Depuis la fin des années 1980, le Tour de France est devenu un spectacle télévisé de portée mondiale. L'organisation de la course, la couverture médiatique, la place privilégiée accordée aux sponsors, l'arrivée des coureurs extraeuropéens, tout a été remanié, repensé, pour profiter du boom de l'économie sportive mondiale. Sur le riche terreau d'une culture populaire du vélo, un véritable phénomène commercial international a jeté ses racines. Et a pris de l'ampleur. Dans le sillage des Jeux olympiques et de la Coupe du monde de football.

Reste que depuis une dizaine d'années, un mal insidieux rongeait l'épreuve. Ce furent les années dominées par le quintuple vainqueur Indurain, puis les révélations sur le dopage organisé au sein du peloton qui donnèrent à l'épreuve un visage de laboratoire scientifique et de pègre d'officines plus que de terrain de jeu pour forçats de la route, selon l'expression d'Albert Londres. Et plus récemment la suprématie de l'Américain Lance Armstrong, maîtrisant son sujet et ses adversaires de bout en bout, commençait à lasser tous ceux qui conservaient à l'esprit que les magnifiques décors alpestres ou pyrénéens méritaient mieux que la mainmise du Texan, écrasant la course de son étonnant coup de botte. Ce mal insidieux – il a pour nom désintérêt – ne frappait pas que la Grande Boucle. Il empoisonnait également le bitume de la Formule 1 avec la tutelle de Schumacher ou les courts de tennis féminins archidominés par les sœurs Williams.

Miracle du centenaire, sursaut bienfaiteur, voilà que le Tour de France offre un visage inattendu. Inespéré. Dès le prologue, on devine des fêlures dans la forteresse. Le roi Armstrong est attaqué, soumis aux assauts répétés de rivaux qui lui refusent la soumission passée. Du jamais-vu. L'Espagnol Beloki découvre le mot audace. Le Kazakh Vinokourov endosse les habits du conjuré. L'Allemand Ullrich se comporte comme un chef de meute. Les trois premiers du classement s'entre-déchirent dans un carré de quelques secondes.

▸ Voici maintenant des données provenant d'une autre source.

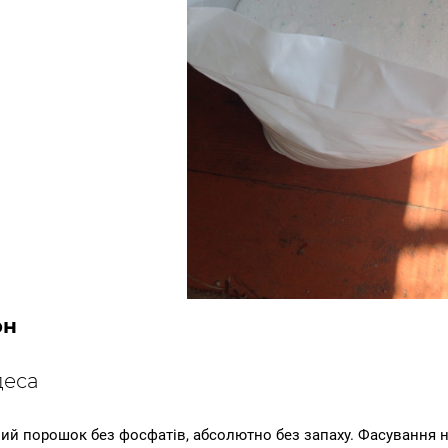
рн
еса
ий порошок без фосфатів, абсолютно без запаху. Фасування н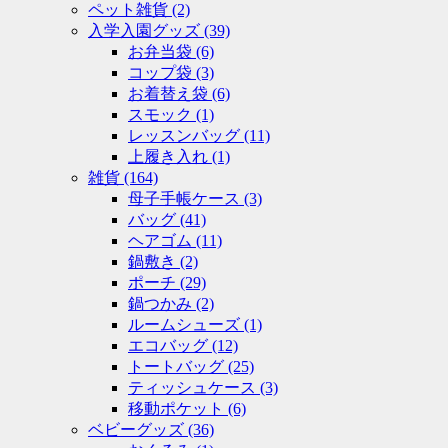
ペット雑貨
(2)
入学入園グッズ
(39)
お弁当袋
(6)
コップ袋
(3)
お着替え袋
(6)
スモック
(1)
レッスンバッグ
(11)
上履き入れ
(1)
雑貨
(164)
母子手帳ケース
(3)
バッグ
(41)
ヘアゴム
(11)
鍋敷き
(2)
ポーチ
(29)
鍋つかみ
(2)
ルームシューズ
(1)
エコバッグ
(12)
トートバッグ
(25)
ティッシュケース
(3)
移動ポケット
(6)
ベビーグッズ
(36)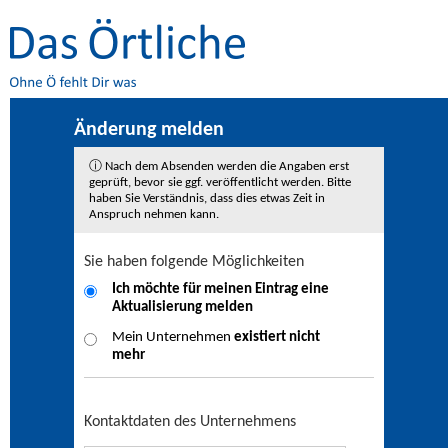
Änderung melden
ⓘ Nach dem Absenden werden die Angaben erst
geprüft, bevor sie ggf. veröffentlicht werden. Bitte
haben Sie Verständnis, dass dies etwas Zeit in
Anspruch nehmen kann.
Sie haben folgende Möglichkeiten
Ich möchte für meinen Eintrag eine
Aktualisierung
melden
Mein Unternehmen
existiert nicht
mehr
Kontaktdaten des Unternehmens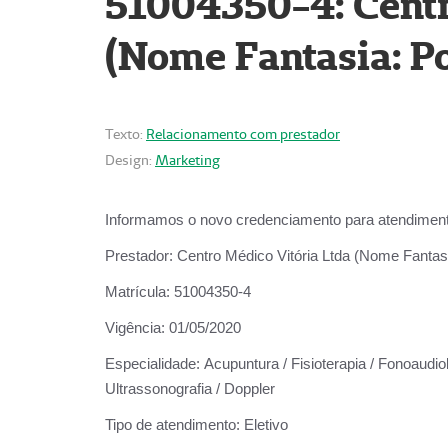
51004350-4: Centr
(Nome Fantasia: Po
Texto:
Relacionamento com prestador
Design:
Marketing
Informamos o novo credenciamento para atendiment
Prestador:
Centro Médico Vitória Ltda (Nome Fantasi
Matrícula:
51004350-4
Vigência:
01/05/2020
Especialidade:
Acupuntura / Fisioterapia / Fonoaudiolo
Ultrassonografia / Doppler
Tipo de atendimento:
Eletivo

On en était là, dans un Tour «ivre de suspense» et qui «qui ne lâche sa vérité qu'au compte-gouttes» selon les mots de L'Equipe, jusqu'à l'étape d'hier. Une étape qui restera dans la légende. Parce qu'elle est marquée au fer rouge de ce qui est l'essence du cyclisme: l'éventualité de l'échec et le complément indispensable de l'exploit. Et l'un valorise l'autre. C'est ainsi que la souffrance de Armstrong, relégué par Ullrich sur les pentes du mythique Tourmalet, la chute de l'Américain au pied de Luz-Ardiden, cet indicible flottement qui règne chez les assaillants lorsque le maître est à terre vire soudain en énergie débridée, en chevauchée victorieuse pour un homme. En une poignée de minutes, panache, défaillance, chute et amour-propre érigent une de ces cathédrales du Tour de France dont on commentera chaque flèche des années durant. Surtout celles où le mal insidieux du désintérêt reprendra le dessus.